High costs of production hampering growth of SMEs 

Business

Stakeholders in the Micro Small and Medium-Sized Enterprise (MSME) have asked the government to consider taming the spiralling costs of doing businesses to support the growth of micro businesses in the country.

The remarks were made during the celebrations of the 5th International MSMES Day.

The day was celebrated under the theme: "Resilience and rebuilding: MSMEs for sustainable development at the forefront of building back better and stronger from the impacts of the Covid-19 pandemic, climate crisis and conflicts".

Speaking to The Nile Post shortly after the news conference held in Kampala today, Joanita Nassuna ,the programme associate women economic justice at Southern and Eastern Africa Trade Information and Negotiations Institute (SEATINI) Uganda, said the cost of doing business in Uganda remains among the most expensive, not just in the region but in the continent.

"Challenges of high cost of production, this is one of the issues that has kept SMEs at micro level and being challenged with value addition. We look at the equipment that SMEs would have used to add values to their products. SMEs have challenges of having equipment that is food gradable," she said.

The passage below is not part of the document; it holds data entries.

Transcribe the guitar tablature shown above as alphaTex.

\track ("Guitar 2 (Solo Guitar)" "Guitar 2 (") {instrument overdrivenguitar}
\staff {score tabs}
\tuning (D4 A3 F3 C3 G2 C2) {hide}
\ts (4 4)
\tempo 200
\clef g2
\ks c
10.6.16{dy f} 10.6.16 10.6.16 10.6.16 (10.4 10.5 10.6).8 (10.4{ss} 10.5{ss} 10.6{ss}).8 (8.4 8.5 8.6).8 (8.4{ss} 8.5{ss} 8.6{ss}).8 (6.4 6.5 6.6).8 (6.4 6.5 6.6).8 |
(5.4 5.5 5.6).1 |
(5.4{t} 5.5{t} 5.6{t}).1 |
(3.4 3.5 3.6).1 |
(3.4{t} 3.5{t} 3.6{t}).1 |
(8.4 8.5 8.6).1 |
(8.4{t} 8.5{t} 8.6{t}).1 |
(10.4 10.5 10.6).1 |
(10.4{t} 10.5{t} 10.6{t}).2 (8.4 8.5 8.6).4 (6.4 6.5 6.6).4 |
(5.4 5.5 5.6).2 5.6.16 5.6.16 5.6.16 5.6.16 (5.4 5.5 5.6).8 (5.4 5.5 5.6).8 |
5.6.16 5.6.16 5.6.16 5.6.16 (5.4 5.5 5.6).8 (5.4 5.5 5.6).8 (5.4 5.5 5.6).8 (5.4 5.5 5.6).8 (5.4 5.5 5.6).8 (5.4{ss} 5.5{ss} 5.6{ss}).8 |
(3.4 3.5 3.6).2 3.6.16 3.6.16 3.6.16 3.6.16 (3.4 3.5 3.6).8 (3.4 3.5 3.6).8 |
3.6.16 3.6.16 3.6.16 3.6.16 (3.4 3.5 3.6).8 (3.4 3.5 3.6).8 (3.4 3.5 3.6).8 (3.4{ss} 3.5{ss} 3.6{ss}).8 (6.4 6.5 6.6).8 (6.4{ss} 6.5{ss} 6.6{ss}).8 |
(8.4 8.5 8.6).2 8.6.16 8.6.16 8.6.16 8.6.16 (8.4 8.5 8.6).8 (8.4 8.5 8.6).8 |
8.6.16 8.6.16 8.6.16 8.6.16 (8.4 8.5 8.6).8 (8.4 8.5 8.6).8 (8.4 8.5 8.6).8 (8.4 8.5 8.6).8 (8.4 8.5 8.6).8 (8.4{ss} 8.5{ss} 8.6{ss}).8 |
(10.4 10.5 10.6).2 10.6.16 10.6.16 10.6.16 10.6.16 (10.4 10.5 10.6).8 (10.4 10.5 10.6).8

She noted that SMEs are also faced with the issue of standards citing a situation where Lato milk was blocked in Kenya because of its standards.

The executive director Federation of Small and Medium-sized Enterprises-Uganda (FSMES), John Walugembe said there is need to continue investing in the skilling and retooling of MSME in the country in order to address the liquidity constraints that many SMES face.

"Adaptation to green and digital futures Covid-19 is twinning with climate change to accelerate the transition into a green and digital future. Therefore, MSMEs should be supported to digitalise and to adopt green business practices," she said.

He said MSMEs need to operate in a conducive business environment, where they are not constrained by bureaucratic and cumbersome registration systems, labor laws, bankruptcy laws and tax policy.

According to Uganda's National Development Plan III, MSMEs constitute over 90 percent of the private sector and contribute approximately 2.5 million jobs and number over 1,100,000 enterprises making the sector one of the largest employers in the country.